As reasonably intrepid travelers, Tricia and I enjoy meeting other people as much as anything. I’m lucky (as an introvert) to have my extrovert wife Tricia who’ll strike up a conversation with almost anybody. Without the kids, we probably would have had dinner last night with a group of Fed Ex pilots all speaking Tricia’s former lingo.

We’re enjoying and surviving the trip. It’s Sunday morning in Guangzhou, so we really only have a few more days here. We’ll catch the train to Hong Kong late Thursday afternoon, stay overnight, and fly out to San Francisco around midday Friday. Everybody misses home sweet home after 11 days of travel in three different cities.

The Hardest Decision

JuliaJulia asked me to read her a story Saturday afternoon.  She picked The Prince of Egypt, which is based on the Disney movie about the life of Moses.  We sat down on the couch and started to read.  I got to the beginning of the second page, “Yocheved (Moses’ mother) made the hardest decision of all:  to save her child, she must send him away.”  BAM, just like that the truth of it hit me HARD.  I fought back the tears that were welling in my eyes, and it was several minutes before I could go on.

One consequence of adopting from China is that you usually don’t get any information about your child except where someone found them—police station, hospital, community park, or other public visible place.  Sometimes there’s a note with the exact birth date, but often Chinese officials just guess and assign a date.  With Julia, however, we know a little more.  Her mother gave birth to her in this subway station in Guangzhou, China.  DSC_0481She was taken to a nearby hospital so they could cut the umbilical cord.  When doctors cut the cord, she ran.

Our guide on Julia’s adoption trip speculated that Julia’s birth mother was probably a young single woman.  Under Chinese population control laws, she was not permitted to have a child.  If she did, the child wouldn’t have access to the government health care or public schooling.  Simon, our guide, also speculated that Julia’s birth mother gave birth in a public place just so that Julia would be found.

Yocheved, Moses’ mother, knew that the Egyptians would kill Moses if they discovered him.  Pharoah had decreed that all Hebrew baby boys should be killed because he feared an uprising from their growing numbers.  So, she set him adrift on the Nile River where he was adopted into Pharoah’s household.

From our perspective, it’s hard to accept a mother’s abandonment of her child.  But, Chinese society is far different.  So, as Julia grows up and wrestles with her abandonment by her birth mother, we’ll try to help her understand.  Her birth mother probably made this most difficult choice:  to save her child, she ran away.  Julia will probably wrestle with this a lot as she grows up, and she’ll feel the loss deeply.  But, I know we’ll be there to listen and seek to understand what she feels.

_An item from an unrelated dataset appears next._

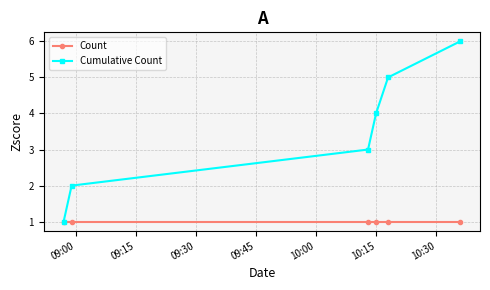

Which series has the largest range (max minus min)?

Cumulative Count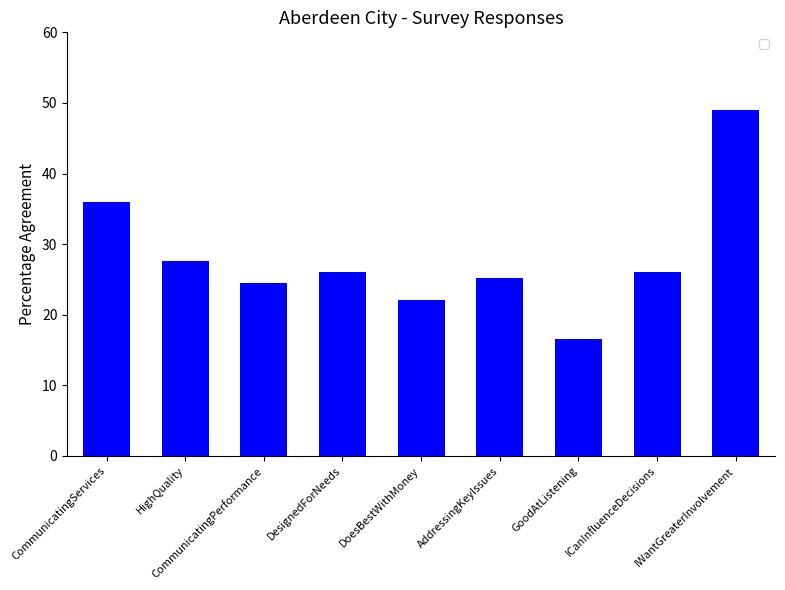

What is the smallest value displayed?

16.6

Xinran’s book, Message from an Unknown Chinese Mother:  Stories of Loss and Love describes the difficult choices made by many mothers.  Xinran, a former radio personality in Nanjing, China, interviewed midwives, students, businesswomen, peasants and adoption workers about relinquishing their daughters.  They talk about the combination of feudal traditions, government policy and abject poverty that causes women to relinquish their daughters.  It’s a heartbreaking read, but if you want to learn the real circumstances behind the stories of these mothers, I highly recommend it.  Written to the “lost daughters,” Xinran tells the story of how much their mothers loved them and how, as one put it, “they paid for that love with an endless stream of bitter tears.”  Ultimately, we hope Julia realizes how much her mother must have loved her, and how much she cared.